Dentro de uma das diversas salas de música do segundo andar do prédio, conversamos com Emerson, coordenador pedagógico da região da capital do programa. No Guri há 18 anos, ele passou por diversos ambientes da instituição. Formado em composição e regência, Emerson começou no programa como educador de canto e coral e passou pela coordenação da área de canto por 10 anos. 

O ensino tem foco em aulas conjuntas, com os alunos trabalhando dentro de um grupo em sala de aula, num método coletivo, “então são violões, sopros e cordas. Todos tocando juntos.” 

A administração do programa, após seu crescimento, passou a ser descentralizada. Existem atualmente 11 equipes administrativas, cada uma com cinco supervisores. Cada um é responsável pelas características e nuances de um grupo de instrumentos: as cordas friccionadas (como violino e violoncelo), dedilhadas (violão e harpa), sopros (flauta e clarinete), percussão e voz.

Concerto da Orquestra de Cordas do Guri [Imagem: Jean Ricardo/Acervo Pessoal]

O Guri também conta com polos de educação dentro da Fundação Casa. Pelo caráter muitas vezes de passagem da instituição, o ensino nesses casos é feito de outra forma. Existem equipes qualificadas para trabalhar dentro das fundações, com professores que compreendem o contexto sociocultural dos jovens e conseguem desenvolver projetos musicais no período que eles passam dentro da instituição. 

“Na Fundação, a gente tem um modelo de trabalho diferente dos polos, nós trabalhamos por ciclos, e os ciclos estão muitas vezes interligados com os períodos de internação.”

Dentro dos CIP’s (Centro de Internação Provisória), os jovens ficam à espera de uma decisão judicial. Por isso, as aulas são pensadas como um início, meio e fim para aquele momento. Já nos CI’s (Centro de Internação), o tempo de internação é maior e existem outras aulas que também compõem o ambiente educacional dentro da instituição. Dessa forma, o ciclo na educação musical do Guri pode ser mais concreto. 

“O educador que atua nesse território, nesses espaços, precisa ter essa percepção e dinâmica de entendimento com a música, que seja o funk, o samba, o rap, enfim, e transformar aquilo tudo dentro da proposta do violão, da percussão. Existem trabalhos muito bonitos e especiais na Fundação”, complementa Emerson. 

Ainda sobre o método de ensino coletivo, o comprometimento “quase monástico” da música não é o foco do programa, mas esse conceito está inserido e é cultivado pelas dinâmicas coletivas. “Esse não é o foco, mas esses princípios a gente semeia, né? O comprometimento com a música, a disciplina do estudo, a dedicação, a prática, seja voz ou instrumento.” 

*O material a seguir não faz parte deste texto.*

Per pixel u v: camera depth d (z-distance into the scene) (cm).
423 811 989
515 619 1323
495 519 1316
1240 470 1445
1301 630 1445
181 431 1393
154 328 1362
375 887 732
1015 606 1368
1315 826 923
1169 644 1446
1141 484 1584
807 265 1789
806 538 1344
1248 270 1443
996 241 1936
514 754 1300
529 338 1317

Para os alunos que procuram uma dedicação maior ainda depois de toda sua evolução possível na música, existem os grupos musicais do Guri, em que estudantes bolsistas, escolhidos por meio de um processo seletivo, tocam e se dedicam cada vez mais à arte. 

“Acho que as artes, no mundo geral, precisam ser mais valorizadas. Mas eu acredito bastante que a experiência de tocar um instrumento ou cantar proporciona uma abertura e uma compreensão dos processos estéticos, que são fundamentais para a gente”. Emerson conclui: a música, que você se envolve e dedica, aprimora esses valores sensíveis, essenciais para a sociedade.

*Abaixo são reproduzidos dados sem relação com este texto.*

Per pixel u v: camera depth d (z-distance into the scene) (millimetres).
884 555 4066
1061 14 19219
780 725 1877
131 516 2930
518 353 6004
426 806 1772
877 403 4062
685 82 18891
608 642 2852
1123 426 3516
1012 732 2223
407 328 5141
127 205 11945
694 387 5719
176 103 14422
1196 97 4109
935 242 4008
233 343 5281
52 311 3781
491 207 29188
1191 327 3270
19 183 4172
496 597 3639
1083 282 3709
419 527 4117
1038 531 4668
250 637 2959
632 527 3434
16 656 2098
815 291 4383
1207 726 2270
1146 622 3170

Theatro São Pedro: inclusão do povo na música de concerto

Para Ricardo Appezzato, músico, percussionista de formação e gestor artístico do Santa Marcelina Cultura e do Theatro São Pedro, espaços culturais como teatros têm importante papel de transformação social quando promovem o acesso de diversos públicos à cultura.

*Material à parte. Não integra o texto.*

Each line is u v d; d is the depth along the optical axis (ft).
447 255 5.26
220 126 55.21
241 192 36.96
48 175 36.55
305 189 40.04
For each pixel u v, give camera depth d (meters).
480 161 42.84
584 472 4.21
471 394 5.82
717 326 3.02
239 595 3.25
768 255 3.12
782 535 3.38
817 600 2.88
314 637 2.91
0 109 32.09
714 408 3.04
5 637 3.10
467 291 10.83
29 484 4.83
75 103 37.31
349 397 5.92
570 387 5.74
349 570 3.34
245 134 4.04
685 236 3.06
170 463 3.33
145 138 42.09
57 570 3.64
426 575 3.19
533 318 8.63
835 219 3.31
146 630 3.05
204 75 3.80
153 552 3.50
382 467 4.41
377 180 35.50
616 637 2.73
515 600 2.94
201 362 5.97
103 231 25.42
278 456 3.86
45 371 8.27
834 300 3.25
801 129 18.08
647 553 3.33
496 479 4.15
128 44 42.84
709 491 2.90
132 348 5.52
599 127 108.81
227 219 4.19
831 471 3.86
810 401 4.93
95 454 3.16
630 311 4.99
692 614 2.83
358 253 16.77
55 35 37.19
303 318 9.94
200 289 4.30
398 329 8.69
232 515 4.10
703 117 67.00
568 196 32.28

Salas de concertos e casas de ópera são tradicionalmente conhecidos por sua formalidade e rigor comportamental: o público, comumente vestido de terno ou vestido de gala e casaco de pele, assiste estático à apresentação da orquestra e dos solistas, preparado para condenar com o olhar aqueles que aplaudem entre trechos das peças, antes do fim definitivo.

Um dos mais tradicionais espaços culturais da cidade, o Theatro São Pedro está localizado no bairro da Barra Funda, na capital paulista [Imagem: Heloísa Bortz/ACervo Pessoal]
Um dos mais tradicionais espaços culturais da cidade, o Theatro São Pedro está localizado no bairro da Barra Funda, na capital paulista [Imagem: Heloísa Bortz/ACervo Pessoal]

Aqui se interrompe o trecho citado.